Event sourcing is commonly used together with CQRS. Even though neither one implies the use of the other, they fit well together and complement each other in interesting ways. Traditional CRUD and CQRS architectures store only the current state of the data in the data stores. It’s probably OK for most situations, but this approach also has its limitations:
-
Using a single data store for both operations can limit scalability due to performance problems.
-
In a concurrent system with multiple users, you might run into data update conflicts.
-
Without an additional auditing mechanism, you have neither the history of updates nor its source.
Other Auditing Approaches
Event sourcing is just one of the possible solutions when auditing is a requirement for your application. Some database patterns implemented by your application or through triggers can keep an audit trail of what has changed and when, creating some sort of event sourcing in the sense that the change events are recorded.
You can add triggers to the database in order to create these change events, or you can use an open source tool like Hibernate Envers to achieve that if you’re already using Hibernate in your project. With Hibernate Envers, you even have the added benefit of built-in query capabilities for you versioned entities.
To solve this limitation in event sourcing, we model the state of the data as a sequence of events. Each one of these events is stored in an append-only data store. In this case, the canonical source of information is the sequence of events, not a single entity stored in the data store.
We’ll use the classic example of the amount of money stored in a bank account. Without using event sourcing, a credit()
operation to the amount of a bank account would need to do the following:
-
Query the bank account to get the current value
-
Add the supplied amount to the current value of the entity
-
Issue an update to the data store with the new value
All of the preceding operations would probably be executed inside a single method within the scope of a single transaction.
With event sourcing, there’s no single entity responsible for the amount of money stored in the bank account. Instead of updating the bank account directly, we would need to create another entity that represents the credit()
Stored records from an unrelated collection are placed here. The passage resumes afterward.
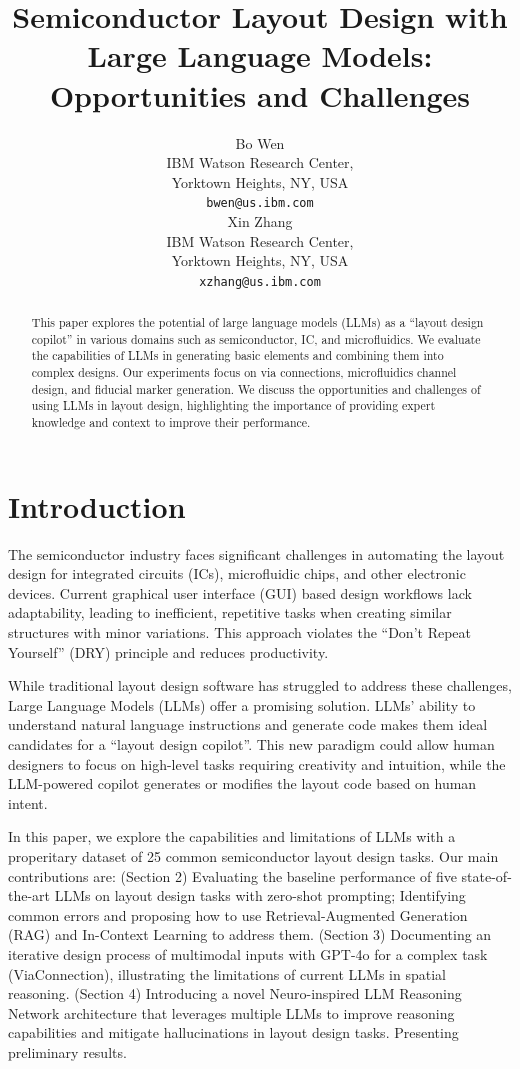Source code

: \documentclass{article}
\title{Semiconductor Layout Design with Large Language Models: Opportunities and Challenges}
\author{%
  Bo Wen\\
  IBM Watson Research Center, \\
  Yorktown Heights, NY, USA \\
  \texttt{bwen@us.ibm.com} \\
  \And
  Xin Zhang\\
  IBM Watson Research Center, \\
  Yorktown Heights, NY, USA \\
  \texttt{xzhang@us.ibm.com} \\
}
\begin{document}
\maketitle

\begin{abstract}
  This paper explores the potential of large language models (LLMs) as a ``layout design copilot'' in various domains such as semiconductor, IC, and microfluidics. We evaluate the capabilities of LLMs in generating basic elements and combining them into complex designs. Our experiments focus on via connections, microfluidics channel design, and fiducial marker generation. We discuss the opportunities and challenges of using LLMs in layout design, highlighting the importance of providing expert knowledge and context to improve their performance.
\end{abstract}

\section{Introduction}
The semiconductor industry faces significant challenges in automating the layout design for integrated circuits (ICs), microfluidic chips, and other electronic devices. Current graphical user interface (GUI) based design workflows lack adaptability, leading to inefficient, repetitive tasks when creating similar structures with minor variations.\cite{Greengard2024-hx} This approach violates the ``Don't Repeat Yourself'' (DRY) principle and reduces productivity.

While traditional layout design software has struggled to address these challenges, Large Language Models (LLMs) offer a promising solution. LLMs' ability to understand natural language instructions and generate code makes them ideal candidates for a ``layout design copilot''. This new paradigm could allow human designers to focus on high-level tasks requiring creativity and intuition, while the LLM-powered copilot generates or modifies the layout code based on human intent.

In this paper, we explore the capabilities and limitations of LLMs with a properitary dataset of 25 common semiconductor layout design tasks. Our main contributions are: 
(Section 2) Evaluating the baseline performance of five state-of-the-art LLMs on layout design tasks with zero-shot prompting; Identifying common errors and proposing how to use Retrieval-Augmented Generation (RAG) and In-Context Learning to address them. 
(Section 3) Documenting an iterative design process of multimodal inputs with GPT-4o for a complex task (ViaConnection), illustrating the limitations of current LLMs in spatial reasoning. 
(Section 4) Introducing a novel Neuro-inspired LLM Reasoning Network architecture that leverages multiple LLMs to improve reasoning capabilities and mitigate hallucinations in layout design tasks. Presenting preliminary results. 
\end{document}
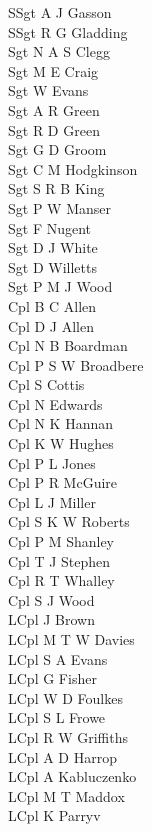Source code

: \begin{multicols}{4}
  \scriptsize
  \noindent
  SSgt A J Gasson \\
  SSgt R G Gladding \\
  Sgt N A S Clegg \\
  Sgt M E Craig \\
  Sgt W Evans \\
  Sgt A R Green \\
  Sgt R D Green \\
  Sgt G D Groom \\
  Sgt C M Hodgkinson \\
  Sgt S R B King \\
  Sgt P W Manser \\
  Sgt F Nugent \\
  Sgt D J White \\
  Sgt D Willetts \\
  Sgt P M J Wood \\
  Cpl B C Allen \\
  Cpl D J Allen \\
  Cpl N B Boardman \\
  Cpl P S W Broadbere \\
  Cpl S Cottis \\
  Cpl N Edwards \\
  Cpl N K Hannan \\
  Cpl K W Hughes \\
  Cpl P L Jones \\
  Cpl P R McGuire \\
  Cpl L J Miller \\
  Cpl S K W Roberts \\
  Cpl P M Shanley \\
  Cpl T J Stephen \\
  Cpl R T Whalley \\
  Cpl S J Wood \\
  LCpl J Brown \\
  LCpl M T W Davies \\
  LCpl S A Evans \\
  LCpl G Fisher \\
  LCpl W D Foulkes \\
  LCpl S L Frowe \\
  LCpl R W Griffiths \\
  LCpl A D Harrop \\
  LCpl A Kabluczenko \\
  LCpl M T Maddox \\
  LCpl K Parryv \\

\end{multicols}
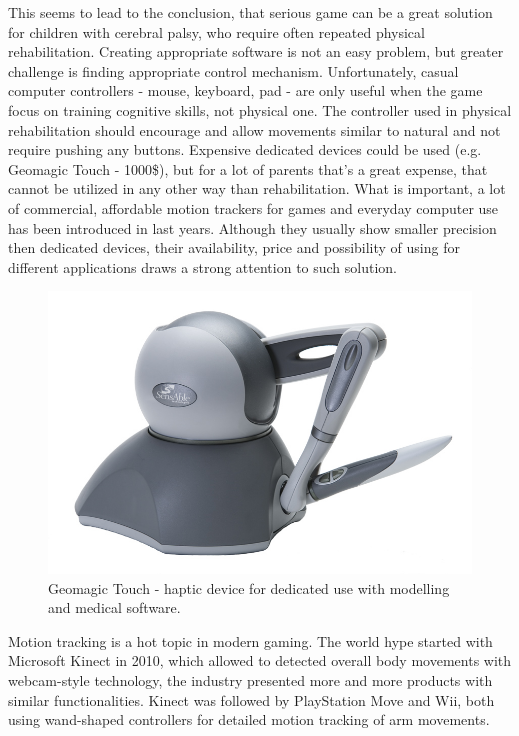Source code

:This seems to lead to the conclusion, that serious game can be a great solution for children with cerebral palsy, who require often repeated physical rehabilitation. Creating appropriate software is not an easy problem, but greater challenge is finding appropriate control mechanism. Unfortunately, casual computer controllers - mouse, keyboard, pad - are only useful when the game focus on training cognitive skills, not physical one. The controller used in physical rehabilitation should encourage and allow movements similar to natural and not require pushing any buttons. Expensive dedicated devices could be used (e.g. Geomagic Touch\cite{phantom} - 1000\$), but for a lot of parents that's a great expense, that cannot be utilized in any other way than rehabilitation. What is important, a lot of commercial, affordable motion trackers for games and everyday computer use has been introduced in last years. Although they usually show smaller precision then dedicated devices, their availability, price and possibility of using for different applications draws a strong attention to such solution. 


\begin{figure}
\centering
\includegraphics[width=\textwidth/2]{../images/phantom.jpg} 
\caption{Geomagic Touch - haptic device for dedicated use with modelling and medical software.}
\label{img:phantom}
\end{figure}



Motion tracking is a hot topic in modern gaming. The world hype started with Microsoft Kinect \cite{Kinect} in 2010, which allowed to detected overall body movements with webcam-style technology, the industry presented more and more products with similar functionalities. Kinect was followed by PlayStation Move\cite{psmove} and Wii\cite{wiiu}, both using wand-shaped controllers for detailed motion tracking of arm movements. 

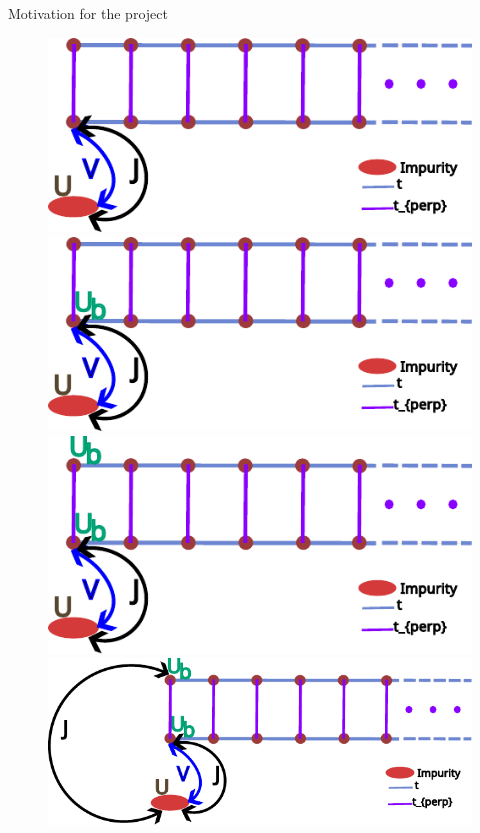\documentclass{beamer}
\begin{document}
\begin{frame}{Motivation for the project}
\begin{figure}[!ht]
    \centering
    \includegraphics[scale=0.6]{3-orbital-model-1.pdf}
    \includegraphics[scale=0.6]{3-orbital-model-2.pdf}
    \includegraphics[scale=0.6]{3-orbital-model-3.pdf}
    \includegraphics[scale=0.6]{3-orbital-model-4.pdf}
\end{figure}
\end{frame}
\end{document}
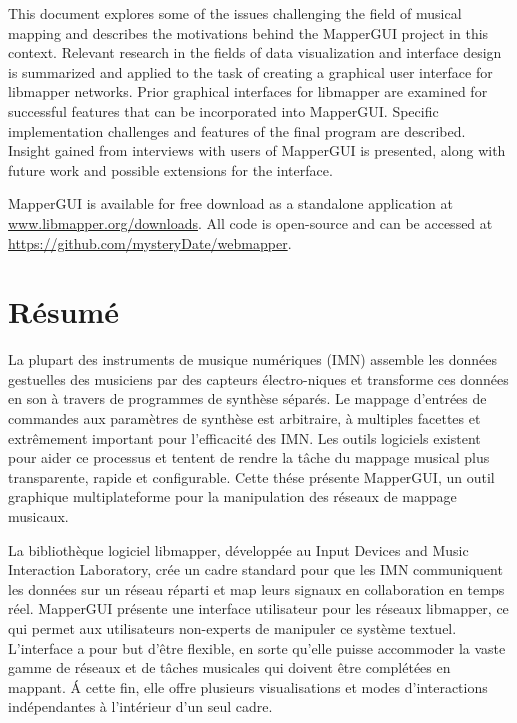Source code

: \documentclass [12pt,letterpaper]{report}
\begin{document}
This document explores some of the issues challenging the field of musical mapping and describes the motivations behind the MapperGUI project in this context. Relevant research in the fields of data visualization and interface design is summarized and applied to the task of creating a graphical user interface for libmapper networks. Prior graphical interfaces for libmapper are examined for successful features that can be incorporated into MapperGUI. Specific implementation challenges and features of the final program are described. Insight gained from interviews with users of MapperGUI is presented, along with future work and possible extensions for the interface.

MapperGUI is available for free download as a standalone application at \url{www.libmapper.org/downloads}. All code is open-source and can be accessed at \url{https://github.com/mysteryDate/webmapper}.

\newpage

\section*{\centering R\'esum\'e}

La plupart des instruments de musique num\'eriques (IMN) assemble les donn\'ees gestuelles des musiciens par des capteurs \'electro-niques et transforme ces donn\'ees en son \`a travers de programmes de synthèse s\'epar\'es. Le mappage d’entr\'ees de commandes aux paramètres de synthèse est arbitraire, \`a multiples facettes et extrêmement important pour l’efficacit\'e des IMN. Les outils logiciels existent pour aider ce processus et tentent de rendre la t\^ache du mappage musical plus transparente, rapide et configurable. Cette th\'ese pr\'esente MapperGUI, un outil graphique multiplateforme pour la manipulation des r\'eseaux de mappage musicaux. 

La bibliothèque logiciel libmapper, d\'evelopp\'ee au Input Devices and Music Interaction Laboratory, cr\'ee un cadre standard pour que les IMN communiquent les donn\'ees sur un r\'eseau r\'eparti et map leurs signaux en collaboration en temps r\'eel. MapperGUI pr\'esente une interface utilisateur pour les r\'eseaux libmapper, ce qui permet aux utilisateurs non-experts de manipuler ce système textuel. L’interface a pour but d’\^etre flexible, en sorte qu’elle puisse accommoder la vaste gamme de r\'eseaux et de t\^aches musicales qui doivent \^etre compl\'et\'ees en mappant. \'A cette fin, elle offre plusieurs visualisations et modes d’interactions ind\'ependantes \`a l’int\'erieur d’un seul cadre.    
\end{document}

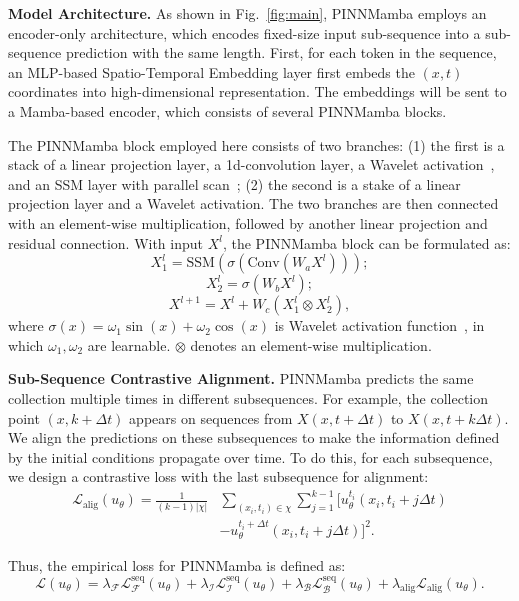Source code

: \textbf{Model Architecture.} As shown in Fig.~\ref{fig:main}, PINNMamba employs an encoder-only architecture, which encodes fixed-size input sub-sequence into a sub-sequence prediction with the same length. First, for each token in the sequence, an MLP-based Spatio-Temporal Embedding layer first embeds the $(x,t)$ coordinates into high-dimensional representation. The embeddings will be sent to a Mamba-based encoder, which consists of several PINNMamba blocks. 

The PINNMamba block employed here consists of two branches: (1) the first is a stack of a linear projection layer, a 1d-convolution layer, a Wavelet activation~\cite{zhao2024pinnsformer}, and an SSM layer with parallel scan~\cite{gu2023mamba}; (2) the second is a stake of a linear projection layer and a Wavelet activation. The two branches are then connected with an element-wise multiplication, followed by another linear projection and residual connection. With input $X^l$,
the PINNMamba block can be formulated as: 
\begin{equation}
    X_1^l = \text{SSM}(\sigma(\text{Conv}(W_aX^l)));
\end{equation}
\vspace{-5mm}
\begin{equation}
    X_2^l = \sigma(W_bX^l);
\end{equation}
\vspace{-5mm}
\begin{equation}
    X^{l+1} = X^l+W_c(X_1^l\otimes X_2^l),
\end{equation}
where $\sigma(x)=\omega_1\sin(x)+\omega_2\cos(x)$ is Wavelet activation function~\cite{zhao2024pinnsformer}, in which $\omega_1,\omega_2$ are learnable. $\otimes$ denotes an element-wise multiplication. 

\textbf{Sub-Sequence Contrastive Alignment.} PINNMamba predicts the same collection multiple times in different subsequences. For example, the collection point $(x,k+\Delta t)$ appears on sequences from $X(x,t+\Delta t)$ to $X(x,t+k\Delta t)$. We align the predictions on these subsequences to make the information defined by the initial conditions propagate over time. To do this, for each subsequence, we design a contrastive loss with the last subsequence for alignment:
\begin{align}
        \mathcal L_\text{alig}(u_\theta)= \frac{1}{(k-1)|\chi|}&\sum_{(x_i,t_i)\in \chi} \sum_{j=1}^{k-1} \Big[u_\theta^{t_i}(x_i,t_i+j\Delta t)\nonumber\\&-u_\theta^{t_i+\Delta t}(x_i,t_i+j\Delta t)\Big]^2.
\end{align}
\normalsize

Thus, the empirical loss for PINNMamba is defined as:
\small
\begin{equation}
     \mathcal L(u_\theta)=\lambda_{\mathcal F}\mathcal L_{\mathcal F}^\text{seq}(u_\theta)+\lambda_{\mathcal I}\mathcal L_{\mathcal I}^\text{seq}(u_\theta)+\lambda_{\mathcal B}\mathcal L_{\mathcal B}^\text{seq}(u_\theta)+\lambda_\text{alig}\mathcal L_\text{alig}(u_\theta).
\end{equation}
\vspace{-8mm}
    

\normalsize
operation. We can call it CreditOperation
and it contains the value to be credited. Then we would be required to do the following:
-
Create a
CreditOperation
with the amount to be credited -
Issue an insert to the data store with the
CreditOperation
Assuming that all bank accounts start with a zero balance, it’s just a matter of sequentially applying all the credit()
and debit()
operations to compute the current amount of money. You probably already noticed that this is not a computational-intensive operation if the number of operations is small, but the process tends to become very slow as the size of the dataset grows. That’s when CQRS comes to the assistance of event sourcing.
With CQRS and event sourcing, you can store the credit()
and debit()
operations (the write operations) in a data store and then store the consolidated current amount of money in another data store (for the read operations). The canonical source of information will still be the set of credit()
and debit()
operations, but the read data store is created for performance reasons. You can update the read data store synchronously or asynchronously. In a synchronous operation, you can achieve strong or eventual consistency; in an asynchronous operation, you will always have eventual consistency. There are many different strategies for populating the read data store, which we cover in Chapter 5.
Notice that when you combine CQRS and event sourcing you get auditing for free: in any given moment of time, you can replay all the credit()
and debit()
operations to check whether the amount of money in the read data store is correct. You also get a free time machine: you can check the state of your bank account at any given moment in the past.